“When you look around a room, it’s easy to tell the difference between things that are living and things that aren’t,” says Dr. Rein Ulijn, Albert Einstein Professor of Chemistry, and Director of the Nanoscience Initiative at CUNY. “Living things move, they use energy, they metabolize, they change over time. Non-living things usually don’t do very much—they just sit there.” But what if scientists were able to infuse some of the defining qualities of living organisms into manmade, non-living materials? A new study published in Nature Chemistry, detailing an ambitious project spearheaded by Professor Ulijn and his team of researchers at the Advanced Science Research Center (ASRC) at the Graduate Center, has demonstrated significant progress in the attempt to bridge the gap between the living and the electronic. Their paper, "Amino-acid-encoded biocatalytic self-assembly enables the formation of transient conducting nanostructures," presents the strides their lab has made to create nanomaterials that show the dynamic behavior of biological materials, but also conduct electricity.

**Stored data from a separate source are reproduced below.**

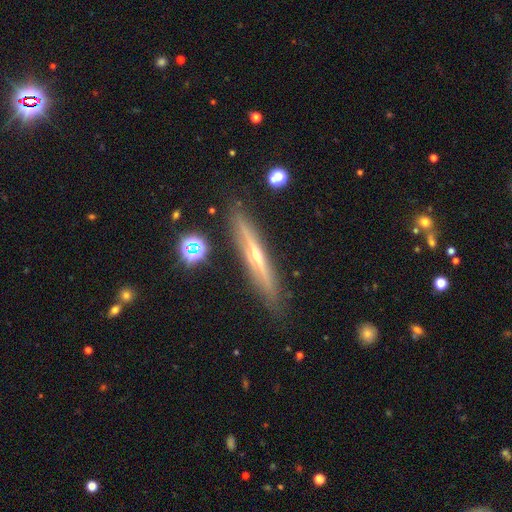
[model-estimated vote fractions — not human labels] A featured or disk galaxy (75%) viewed edge-on (95%) with a rounded central bulge (81%).

Vote fractions:
- Smooth or featured? featured or disk: 75% / smooth: 19% / star or artifact: 6%
- Edge-on disk? yes: 95% / no: 5%
- Edge-on bulge? rounded: 81% / none: 17% / boxy: 2%
- Merging? none: 87% / minor disturbance: 9% / major disturbance: 2% / merger: 2%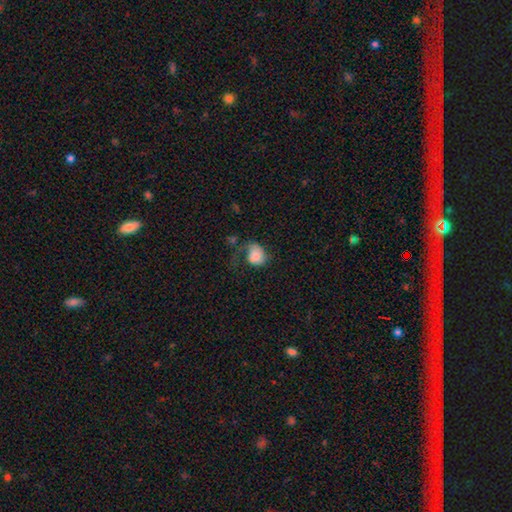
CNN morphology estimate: The model was most divided on "how rounded": round: 52%, in between: 47%, cigar-shaped: 1%. Remaining: smooth or featured — smooth (62%); merging — major disturbance (49%).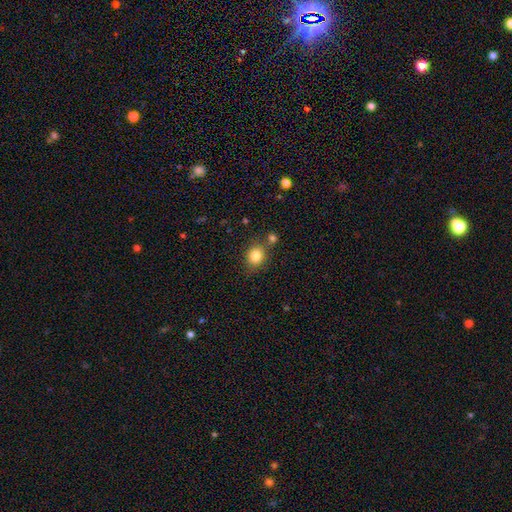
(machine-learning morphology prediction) Overall: smooth (83%). How rounded: round (71%). Merging: none (72%).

“We are working on the challenge of interfacing living biology—like nerve cells and neurons—with electronics,” says Professor Ulijn. It sounds radical—the notion of connecting electronics and biology—but with his team’s newest discoveries, the line between hard, manmade materials, and complex, flexible biological ones, is starting to blur. “The brain’s neurons communicate through electronic signals, and we’re interested in making materials that can deliver those same kinds of electronic signals to tissue. Electronic devices like iPhone and computer chips are hard and static, and the brain is soft and malleable. So, if you want to make technology that connects the hard engineering world and the soft dynamic world of biology, you have to think of ways to apply biological properties to manmade materials.”

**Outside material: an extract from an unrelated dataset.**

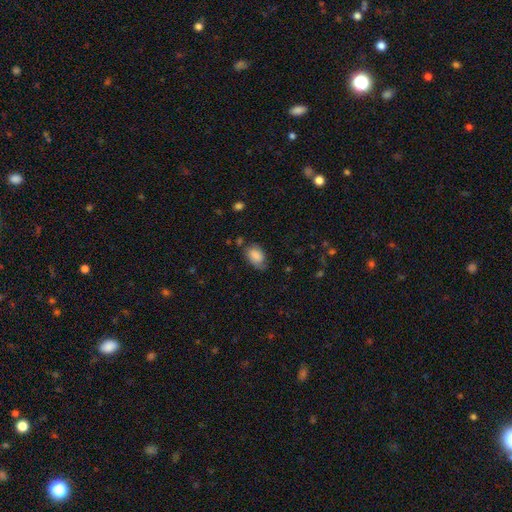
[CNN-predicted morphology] type=smooth (84%); roundness=in between (87%); merging=none (59%).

These new materials are startlingly flexible; they can change their properties in response to chemical signals and metabolites. The researchers have used amino acids as chemical triggers for the materials to reconfigure; these nanomaterials can remodel their own electrical connections, and can exist in wet, dynamic environments, growing and degrading on command. And, with the creation of synthetic materials that behave with biological properties, science is getting closer to a seamless interaction between living materials and nonliving materials. This presents huge opportunities for medical treatments; if disease is biology gone wrong, these new copacetic manmade materials may be able to step in and, using biological properties, right the problems that disease created. “If you want to influence something, you have to speak its language,” Professor Ulijn says. These new nano materials increasingly use the same chemical language as biological neurons, creating more possibility for behavioral conversation—and biological repair.

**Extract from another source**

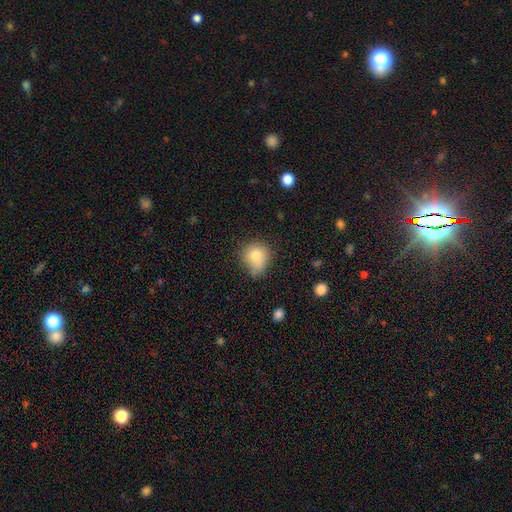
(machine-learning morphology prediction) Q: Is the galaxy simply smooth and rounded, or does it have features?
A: smooth — 78%.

This recently published paper, in the works for 2.5 years, draws on the ongoing research of Professor Ulijn’s expert team at the ASRC, and includes a collaboration with Professor Allon Hochbaum at the University of California, Irvine, who developed the devices to demonstrate the dynamic conductance. The team also included Hunter PhD candidate Nadeesha Wijerathne. Their project on amino acid chemical technology, while still in nascent stages, holds radical potential: “We’ve demonstrated a new exciting concept, and very much look forward to working with colleagues in the applied sciences and clinical fields to develop real technologies,” says Professor Ulijn. “Being in New York City, we’re incredibly well placed to find collaborators, and to see if these materials can be developed in new ways to treat disease.”
Congratulations to Professor Ulijn and his team on this exciting development.